Her kış yüzlerce köy yolu ulaşıma kapanır. Bahar aylarına kadar da geçit vermez kar. Kızaklarla bir sağlık kuruluşuna ulaştırılmaya çalışılan hastaların hikâyelerini, okuluna gidebilmek için kilometrelerce yürümek zorunda kalan küçücük çocukların maceralarını bir araya toplasak, tuğla gibi bir kitap çıkar ortaya. Çığ denilen şeyi batıda yaşayanlar filmlerde görür, doğuya yolu düşmediyse.
Geri kalmış demiyorum, o kadar geri bırakılmıştır ki doğu, sürgün bölgesidir. Devlet, sakıncalı memurunu cezalandırmak için gönderir doğuya. Doğulu, o sürgün yemiş memurdan medet umar. Farkında mıdır bilinmez, o sürgün yiyen memur, devletten daha yakındır kendisine.
O kadar geri bırakılmıştır ki doğu, mahrumiyetin dibidir. Takvimler 50’leri göstermiş, 80’leri devirmiş, 20’nci yüzyılı devirip 21’i tüketmeye başlamış, ne fark eder. Yokluk aynı yokluk, soğuk aynı soğuk, yalnızlık aynı yalnızlık!
Muharrem Taş öldü!
Hastaydı Muharrem, bir sağlık ocağına, hastaneye yetiştiremedi yakınları. Kar yolları kapatmıştı, ambulans gelemedi. Askerden yardım istediler, helikopter kalkamadı. Kışta kıyamette, insanın tükürüğünü havada donduran soğuğa dayanamadı Muharrem.
Hafızalarımıza bir babanın, sırtında hayatın en ağır yükünü taşıdığı bir fotoğraf karesi olarak kazındı. Çocukluğunu yaşayamadı Muharrem. Oğlunun “Okula başladığı gün” diye bir fotoğrafına bakamayacak babası. Ne bir mezuniyet, ne askerlik fotoğrafı da olmayacak. Babasının onunla ilgili bütün güzel anıların üzerine ağır bir mezar taşı gibi bu anı yerleşecek. Hep onu düşünecek, hep o yükü taşıyacak yaşamı boyunca omuzlarında, iki büklüm. Sorgulayıp duracak kaderini.
Yetkililer görevlerini yapsalardı, zamanında yetiştirselerdi Muharrem’i yakın bir sağlık kurumuna, kurtulur muydu, hayata tutunur muydu, hiçbir zaman bilemeyeceğiz. Büyük olasılıkla her zaman olduğu gibi kalanları sorumluluktan kurtaracak, altında devletin mührüyle kapı gibi bir rapor çıkaracaklardır karşımıza.

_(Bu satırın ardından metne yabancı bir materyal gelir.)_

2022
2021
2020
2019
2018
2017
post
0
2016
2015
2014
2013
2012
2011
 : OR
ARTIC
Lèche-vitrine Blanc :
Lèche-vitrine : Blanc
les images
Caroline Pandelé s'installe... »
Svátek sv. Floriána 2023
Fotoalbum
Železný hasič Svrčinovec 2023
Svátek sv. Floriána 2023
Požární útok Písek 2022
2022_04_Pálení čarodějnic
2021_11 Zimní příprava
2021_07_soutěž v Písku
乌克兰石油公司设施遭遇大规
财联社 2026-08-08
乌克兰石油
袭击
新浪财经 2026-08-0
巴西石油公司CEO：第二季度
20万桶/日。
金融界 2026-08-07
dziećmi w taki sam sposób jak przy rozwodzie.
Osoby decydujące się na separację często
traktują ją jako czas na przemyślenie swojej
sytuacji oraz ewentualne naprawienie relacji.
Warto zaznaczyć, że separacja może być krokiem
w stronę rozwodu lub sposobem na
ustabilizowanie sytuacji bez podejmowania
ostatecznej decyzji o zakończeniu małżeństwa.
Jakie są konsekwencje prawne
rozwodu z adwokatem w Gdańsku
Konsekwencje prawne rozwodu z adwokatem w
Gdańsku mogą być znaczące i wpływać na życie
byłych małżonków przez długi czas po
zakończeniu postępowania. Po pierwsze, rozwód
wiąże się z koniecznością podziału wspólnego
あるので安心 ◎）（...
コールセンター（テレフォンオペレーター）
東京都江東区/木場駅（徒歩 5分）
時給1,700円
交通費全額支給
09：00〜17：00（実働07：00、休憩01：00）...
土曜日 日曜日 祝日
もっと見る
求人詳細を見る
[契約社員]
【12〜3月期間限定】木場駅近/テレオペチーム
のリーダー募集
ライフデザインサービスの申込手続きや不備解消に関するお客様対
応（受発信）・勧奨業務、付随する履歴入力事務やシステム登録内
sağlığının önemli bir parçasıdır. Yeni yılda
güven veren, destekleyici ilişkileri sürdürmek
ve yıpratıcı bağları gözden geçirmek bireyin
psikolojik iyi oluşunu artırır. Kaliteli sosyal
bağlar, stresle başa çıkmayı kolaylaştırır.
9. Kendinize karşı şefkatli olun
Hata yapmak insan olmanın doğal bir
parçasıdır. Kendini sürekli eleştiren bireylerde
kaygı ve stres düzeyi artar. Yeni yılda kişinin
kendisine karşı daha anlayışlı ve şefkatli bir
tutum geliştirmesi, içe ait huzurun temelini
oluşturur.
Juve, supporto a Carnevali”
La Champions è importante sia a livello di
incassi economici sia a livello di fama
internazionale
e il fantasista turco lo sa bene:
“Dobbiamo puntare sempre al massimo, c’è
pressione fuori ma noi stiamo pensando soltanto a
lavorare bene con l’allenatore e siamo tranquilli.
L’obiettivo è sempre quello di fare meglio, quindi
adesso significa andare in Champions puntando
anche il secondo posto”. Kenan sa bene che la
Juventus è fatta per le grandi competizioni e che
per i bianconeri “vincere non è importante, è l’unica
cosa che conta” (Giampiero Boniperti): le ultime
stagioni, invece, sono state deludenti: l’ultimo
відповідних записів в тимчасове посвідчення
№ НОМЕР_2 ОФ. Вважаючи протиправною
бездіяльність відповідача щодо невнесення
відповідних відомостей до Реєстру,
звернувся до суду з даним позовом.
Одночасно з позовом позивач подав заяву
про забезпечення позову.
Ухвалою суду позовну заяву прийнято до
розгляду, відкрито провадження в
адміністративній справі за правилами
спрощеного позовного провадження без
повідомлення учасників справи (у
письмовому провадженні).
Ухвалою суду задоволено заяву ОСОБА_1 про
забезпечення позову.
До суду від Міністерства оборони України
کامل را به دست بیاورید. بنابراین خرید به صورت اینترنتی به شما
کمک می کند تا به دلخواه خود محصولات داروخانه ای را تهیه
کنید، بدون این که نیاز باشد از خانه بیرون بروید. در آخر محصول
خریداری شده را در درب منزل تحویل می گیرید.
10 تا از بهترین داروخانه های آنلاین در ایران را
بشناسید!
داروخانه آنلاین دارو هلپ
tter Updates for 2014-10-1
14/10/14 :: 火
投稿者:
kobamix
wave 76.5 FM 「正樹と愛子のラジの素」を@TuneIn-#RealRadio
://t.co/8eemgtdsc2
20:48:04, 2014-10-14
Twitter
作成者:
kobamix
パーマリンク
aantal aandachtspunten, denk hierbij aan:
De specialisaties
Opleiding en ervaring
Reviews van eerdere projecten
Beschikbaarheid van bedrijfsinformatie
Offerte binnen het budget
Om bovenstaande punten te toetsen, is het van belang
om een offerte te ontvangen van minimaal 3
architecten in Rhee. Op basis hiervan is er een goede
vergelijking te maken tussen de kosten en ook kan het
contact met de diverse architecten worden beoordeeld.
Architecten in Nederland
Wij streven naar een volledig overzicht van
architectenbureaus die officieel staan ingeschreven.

Muharrem öldü ama, öldükten sonra köyünün yolunu açmak geldi kifayetsiz yetkililerin aklına. Yol açma çalışmalarına başlanmış. Önümüz seçim, Mart sonuna kadar kesin açılır. Köy 4-5 hane de olsa, oy oydur.
Önümüz seçim, “bir duble yol açılışı” daha bekliyoruz. Bilmem kaç yüz saat kulesi açılışının arasına katıverin, adı da bizden olsun, “Muharrem Taş Bulvarı”.
Köyün girişine bir saat kulesi ve 30 milyonluk bir de giriş kapısı yapmayı unutmayın.